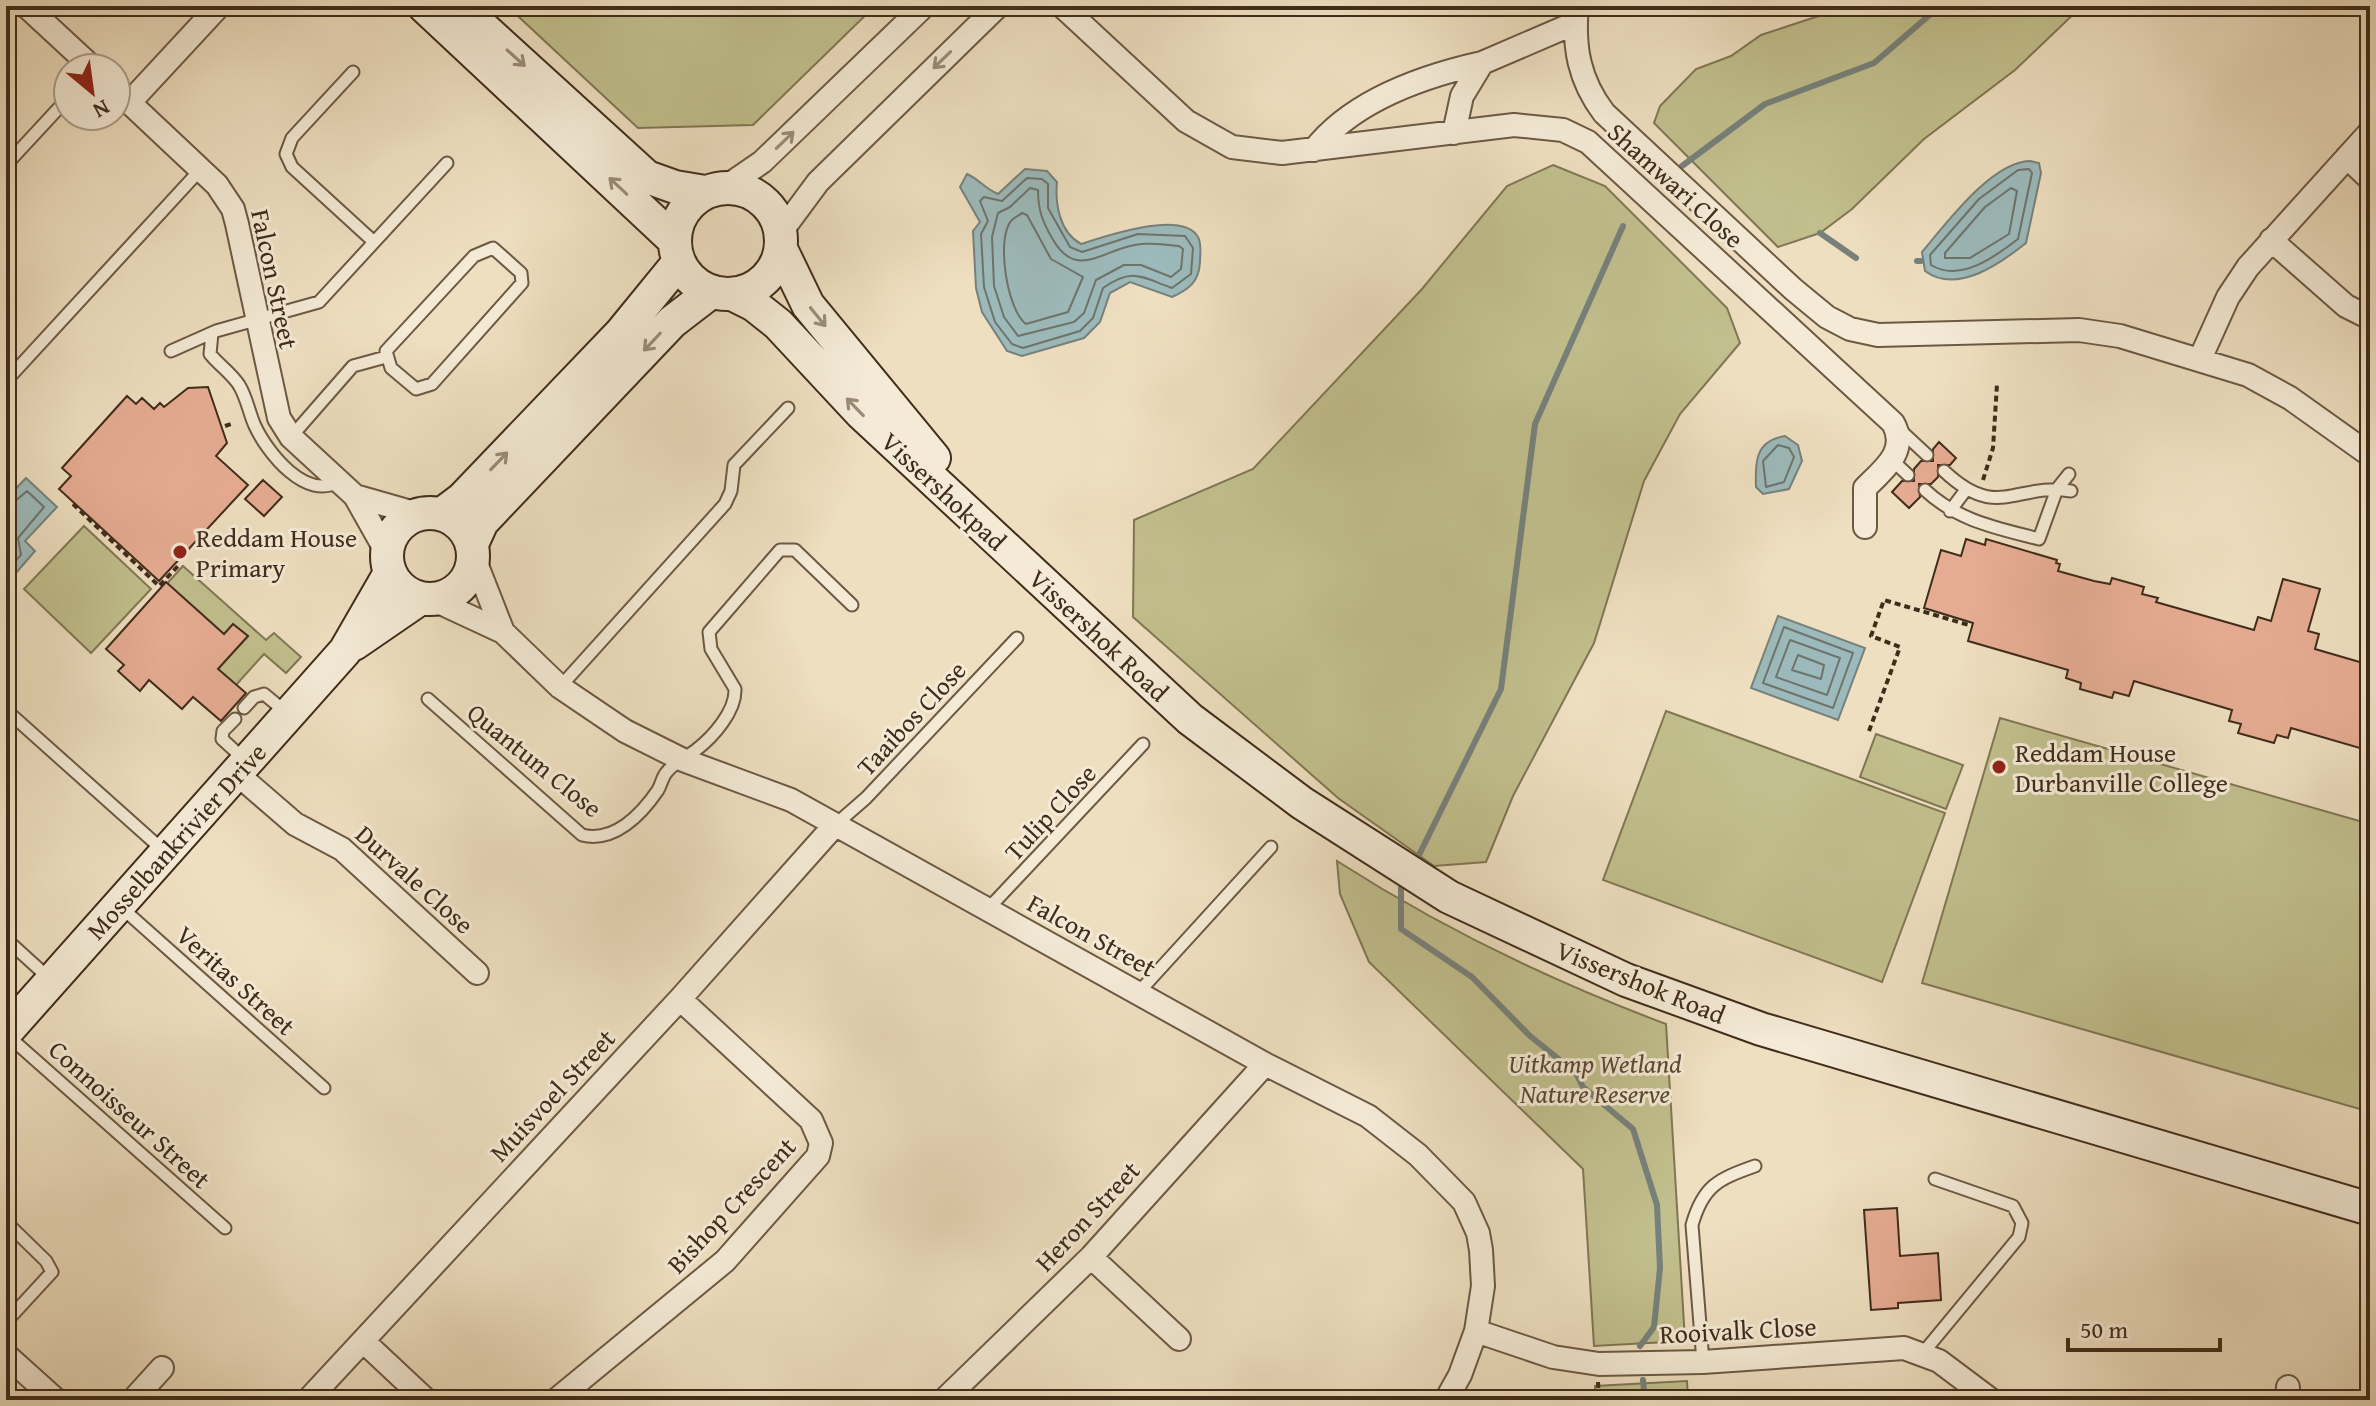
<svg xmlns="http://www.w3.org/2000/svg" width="2376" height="1406" font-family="'Gentium Book Plus',serif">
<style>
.green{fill:#c1bf8d;stroke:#807654;stroke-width:2}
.water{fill:#9cbabb;stroke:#77817b;stroke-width:2}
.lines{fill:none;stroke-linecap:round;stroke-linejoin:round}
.shore{stroke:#6e736b;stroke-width:2}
.stream{stroke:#77817b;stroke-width:6}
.building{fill:#e6ac93;stroke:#402c1b;stroke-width:2}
.lane-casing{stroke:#6c5944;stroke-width:15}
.street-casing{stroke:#6c5944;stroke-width:26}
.secondary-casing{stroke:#402c1b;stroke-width:36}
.path{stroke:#402c1b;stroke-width:4;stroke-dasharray:6 4;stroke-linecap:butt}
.lane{stroke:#f4ead6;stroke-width:11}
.street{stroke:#f4ead6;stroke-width:22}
.secondary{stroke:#f4ead6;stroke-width:32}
.oneway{stroke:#9a8b78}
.poi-dot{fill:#8f2418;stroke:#f4ead6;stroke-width:3}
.labels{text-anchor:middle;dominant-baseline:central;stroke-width:6;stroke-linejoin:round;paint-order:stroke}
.street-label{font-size:26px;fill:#402c1b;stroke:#f4ead6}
.poi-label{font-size:26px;fill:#402c1b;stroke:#f4ead6;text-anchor:start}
.park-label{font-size:26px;font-style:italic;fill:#5a4932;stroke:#f4ead6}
</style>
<rect width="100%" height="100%" fill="#eedfc0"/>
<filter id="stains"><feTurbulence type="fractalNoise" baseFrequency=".0025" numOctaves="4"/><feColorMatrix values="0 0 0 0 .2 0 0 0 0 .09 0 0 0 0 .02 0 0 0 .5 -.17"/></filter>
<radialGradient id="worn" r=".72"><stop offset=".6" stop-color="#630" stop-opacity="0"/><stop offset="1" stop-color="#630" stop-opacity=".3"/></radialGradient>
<path class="green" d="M507 6H875L753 125 638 128Z
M1849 6H2082L2015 70 1924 139 1852 209 1820 233 1778 247 1654 123 1660 106 1696 69 1731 56 1761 35Z
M1553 165 1605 186 1727 308 1740 343 1680 414 1644 481 1594 643 1513 796 1486 862 1434 866 1338 798 1133 617 1134 520 1253 469 1422 289 1507 186Z
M84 526 151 589 91 653 24 589Z
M183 566 266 640 274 633 301 657 286 673 264 654 236 685 217 668 248 636 233 624 217 643 162 589Z
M1666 711 1945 813 1882 982 1603 880Z
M2000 718 2370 824V1112L1922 983Z
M1876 734 1963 765 1946 809 1860 777Z
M1337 861C1440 927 1551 981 1666 1024L1685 1341 1594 1346 1583 1169 1369 962 1340 894Z
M1687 1381 1688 1400H1596L1595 1386Z"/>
<path class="water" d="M2030 161 2039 163 2041 173 2026 243C2001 263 1957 295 1925 271L1922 252C1946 224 1991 162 2030 161Z
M1025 169 1047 171 1057 182C1055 203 1059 232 1081 244 1104 237 1182 209 1198 237 1202 244 1200 254 1200 262 1199 281 1190 289 1172 297L1130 282 1110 293 1100 322 1084 338 1022 356 1007 351 982 312 976 288 973 231 980 222 960 187 967 174C979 179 985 189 998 194Z
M1785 436 1798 445 1802 461 1789 489 1763 494 1756 487C1755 462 1755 441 1785 436Z
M26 478 57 507 25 541 35 551 16 573 6 564V499Z
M1778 616 1865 648 1838 720 1751 688Z"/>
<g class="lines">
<path class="shore" d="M2018 170 2029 169 2032 173 2018 239C1996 256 1960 283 1931 265L1930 255 1979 199Z
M1027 178 1042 179 1048 184V208L1070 247 1082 252 1138 234 1185 236 1193 248 1191 274 1172 288C1141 277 1133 267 1103 288L1093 318 1080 331 1023 348 1012 344 995 322 984 287 981 234 988 221 980 201 984 197 1002 201Z
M1030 188 1038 190C1038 209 1042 221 1052 238 1077 283 1104 247 1141 244 1153 243 1167 245 1179 246L1183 249 1181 269 1171 277 1141 265H1124L1096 280 1084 313 1074 322 1018 336 1004 317 994 286 992 237 998 213 1010 207Z
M2011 188 2017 191 2009 234 1970 258H1945V253L1985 207Z
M1022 213 1027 215 1051 259 1083 277 1068 312 1026 324C1007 310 996 239 1011 221 1014 217 1019 216 1022 213Z
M1778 445 1789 448 1794 457 1784 482 1766 487 1763 461Z
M6 504 13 503 27 491 44 507 18 538 21 555 16 560 6 558
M1784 627 1853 653 1833 708 1763 683Z
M1790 640 1840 658 1827 695 1776 677Z
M1798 655 1824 665 1821 679 1792 670Z"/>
<path class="stream" d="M1682 166 1765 104 1874 63 1940 6
M1820 233 1856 258
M1917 261H1921
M1418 857 1501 689 1535 424 1623 226
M1401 888V929L1472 977 1530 1036 1576 1073 1583 1087 1633 1129 1657 1205 1660 1268 1654 1327 1640 1346
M1643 1380 1645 1400"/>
</g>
<path class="building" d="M208 387 227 443 216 456 248 485 159 581 59 489 71 476 62 468 127 396 136 404 142 398 154 409 160 403 164 407 188 388Z
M1939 442 1956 458 1950 465H1938V477L1931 484H1919L1920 497 1909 508 1892 492 1902 481H1914V469L1921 461H1933V449Z
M263 480 282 497 264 516 245 499Z
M1966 539 1985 545 1986 539 2057 560 2056 563 2060 564 2058 571 2094 581 2110 584 2112 578 2144 587 2142 594 2158 598 2156 602 2254 630 2258 617 2271 621 2283 579 2320 589 2308 631 2319 634 2315 649 2370 665V751L2291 728 2288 738 2277 735 2274 743 2238 733 2241 724 2229 721 2232 710 2134 681 2129 696 2114 692 2112 698 2080 689 2081 683 2066 678 2068 670 1968 641 1973 623 1924 608 1941 550 1961 556Z
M166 582 224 634 233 624 248 636 218 669 246 693 221 721 193 697 182 709 149 680 140 691 118 671 124 665 106 649Z
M1897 1208 1900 1256 1938 1253 1941 1300 1898 1303V1308L1871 1310 1864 1210Z"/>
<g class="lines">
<g class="lane-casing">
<path id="lane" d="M353 72 292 138 286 154 292 167 374 242
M6 165 68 98
M493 248 521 273 522 283 432 384 416 389 391 368 386 351 474 256Z
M212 333 210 354C219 365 231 373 239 385 247 398 249 413 255 426 267 452 306 502 339 481
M171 351 216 331 319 302 447 163
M6 381 201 169
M1899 429 1927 455
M291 437 353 366 386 357
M1892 460 1908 475
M1944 471C1998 522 2016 482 2071 491
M1925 490C1958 521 1997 528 2039 539L2057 489 2069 474
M1950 511 1965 491
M560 687 725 504 731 491 734 465 788 408
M428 699 582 835C614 843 641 815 658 790 661 785 662 778 666 773 672 764 687 757 696 750 713 737 736 711 735 689L711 649 709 632 780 550H795L852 605
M244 708 254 697 264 694 287 713
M6 710 165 852
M235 719 223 731 222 739 246 761
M835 825 866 798 1017 638
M122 908 324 1088
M988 909 1143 744
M6 939 51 980
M1138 993 1271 847
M6 1034 225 1228
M6 1222 46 1261 52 1272 6 1322
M1923 1353 2019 1237 2022 1223 2013 1206 1935 1179
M1703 1362 1692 1225C1703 1186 1718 1179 1755 1166"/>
</g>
<g class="street-casing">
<path id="street" d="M26 6 93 68
M1062 6 1186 121 1232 147 1282 153 1514 125 1563 130 1588 142 1893 423C1909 451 1883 470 1865 488V527
M1577 6C1573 47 1579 80 1604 113L1793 289 1827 317 1850 329 1878 335 2079 330 2120 336 2248 375 2290 398 2370 455
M116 90 217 185 233 209 237 224 279 418 291 437 355 496 386 551
M130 102 219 6
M1454 133 1462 96 1482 63 1575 23
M1314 150C1352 101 1424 76 1482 63
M2347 157 2370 179
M724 188 762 162 924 6
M781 232 818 182 998 6
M2271 240 2346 306 2370 318
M2200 359 2228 297 2248 267 2370 132
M355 496 418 514
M474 558 503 632
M432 599 503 632 560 687 625 731 683 760 791 800 1265 1064 1368 1116 1418 1155 1464 1202 1478 1233 1481 1250 1483 1286 1476 1331 1460 1375 1446 1400
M236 773 295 824 342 849 477 973
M1091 1257 1179 1339
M1476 1331 1553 1357 1599 1364 1703 1362 1904 1348 1939 1361 1991 1400
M363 1341 426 1400
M6 1355 56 1400
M133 1400 162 1368
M308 1400 680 999 834 826
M556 1400 725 1261 818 1156 821 1143 811 1120 680 999
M944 1400 1091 1257 1265 1064
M2287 1400 2288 1387"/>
</g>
<g class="secondary-casing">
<path id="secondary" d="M424 6 674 240
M459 6 647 177 675 187 705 192
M675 241a53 53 0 1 1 106 0a53 53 0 1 1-106 0Z
M781 249 808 305 934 458
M732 294 754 305 778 324 861 413 1190 719 1302 803 1449 897 1626 980 1761 1029 2370 1209
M387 556a43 43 0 1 1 86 0a43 43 0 1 1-86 0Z
M442 514 462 499 621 333 679 262
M472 544 482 522 672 322 711 292
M354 644 421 598
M6 1032 345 651 390 573"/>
</g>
<path class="path" d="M569 6 591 13 615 6
M225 426 234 423
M1983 480 1993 448 1997 384
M73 504 159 586 180 564
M1869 731 1900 647 1871 636 1884 600 1972 626
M1598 1382 1599 1400"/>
<use href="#lane" class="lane"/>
<use href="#street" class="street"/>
<use href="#secondary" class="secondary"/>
</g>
<defs><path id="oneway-shaft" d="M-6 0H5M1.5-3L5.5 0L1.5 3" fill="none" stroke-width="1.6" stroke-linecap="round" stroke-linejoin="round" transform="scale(2)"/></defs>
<g class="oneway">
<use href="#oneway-shaft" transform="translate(516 58) rotate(42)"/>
<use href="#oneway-shaft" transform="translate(942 60) rotate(136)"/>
<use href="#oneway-shaft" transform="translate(785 140) rotate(-44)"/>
<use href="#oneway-shaft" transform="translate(618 186) rotate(-137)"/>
<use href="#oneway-shaft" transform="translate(818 317) rotate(51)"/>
<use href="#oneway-shaft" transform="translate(652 342) rotate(133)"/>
<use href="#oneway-shaft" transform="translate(855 407) rotate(-134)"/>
<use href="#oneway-shaft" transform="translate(499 461) rotate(-46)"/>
</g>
<g class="poi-dot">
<circle cx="180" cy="552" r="8"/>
<circle cx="1999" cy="767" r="8"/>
</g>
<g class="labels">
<g class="street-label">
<text transform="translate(1676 185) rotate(42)">Shamwari Close</text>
<text transform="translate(275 279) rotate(78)">Falcon Street</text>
<text transform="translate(944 491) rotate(43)">Vissershokpad</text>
<text transform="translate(1099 635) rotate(43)">Vissershok Road</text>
<text transform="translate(911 718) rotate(-47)">Taaibos Close</text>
<text transform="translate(535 760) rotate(39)">Quantum Close</text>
<text transform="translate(1050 812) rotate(-47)">Tulip Close</text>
<text transform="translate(176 841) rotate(-48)">Mosselbankrivier Drive</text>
<text transform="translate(415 879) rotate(42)">Durvale Close</text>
<text transform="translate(1092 935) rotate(29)">Falcon Street</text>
<text transform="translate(236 980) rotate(42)">Veritas Street</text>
<text transform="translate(1641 982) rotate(22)">Vissershok Road</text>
<text transform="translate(552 1095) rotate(-47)">Muisvoel Street</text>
<text transform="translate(130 1114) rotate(42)">Connoisseur Street</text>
<text transform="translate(731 1205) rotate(-47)">Bishop Crescent</text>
<text transform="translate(1087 1216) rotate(-47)">Heron Street</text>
<text transform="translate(1738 1330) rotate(-3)">Rooivalk Close</text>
</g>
<g class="poi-label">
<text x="196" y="537">Reddam House<tspan x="196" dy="30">Primary</tspan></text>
<text x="2015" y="752">Reddam House<tspan x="2015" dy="30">Durbanville College</tspan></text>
</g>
<g class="park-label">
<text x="1595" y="1063">Uitkamp Wetland<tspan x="1595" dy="30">Nature Reserve</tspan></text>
</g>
</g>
<rect width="2376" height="1406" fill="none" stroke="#eedfc0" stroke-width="32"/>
<rect x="8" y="8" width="2360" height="1390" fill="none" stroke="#402c1b" stroke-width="4"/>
<rect x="16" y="16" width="2344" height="1374" fill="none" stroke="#402c1b" stroke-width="2"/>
<g transform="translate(92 92) rotate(151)"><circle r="38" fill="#f4ead6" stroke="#ac9e8b" stroke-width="2"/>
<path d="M0-6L14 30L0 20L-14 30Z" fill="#8f2418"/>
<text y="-12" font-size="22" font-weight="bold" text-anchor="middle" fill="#402c1b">N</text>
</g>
<path d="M2068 1338v12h152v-12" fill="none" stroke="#402c1b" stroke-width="4"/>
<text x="2080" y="1338" font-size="24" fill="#402c1b" stroke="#f4ead6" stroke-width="6" paint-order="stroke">50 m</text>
<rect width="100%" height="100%" filter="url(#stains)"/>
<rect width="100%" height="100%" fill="url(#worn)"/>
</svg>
#####
● Problem statement:
Your answer should be each line from the preceding material in which the word "worn" occurs.

● Task solution:
<radialGradient id="worn" r=".72"><stop offset=".6" stop-color="#630" stop-opacity="0"/><stop offset="1" stop-color="#630" stop-opacity=".3"/></radialGradient>
<rect width="100%" height="100%" fill="url(#worn)"/>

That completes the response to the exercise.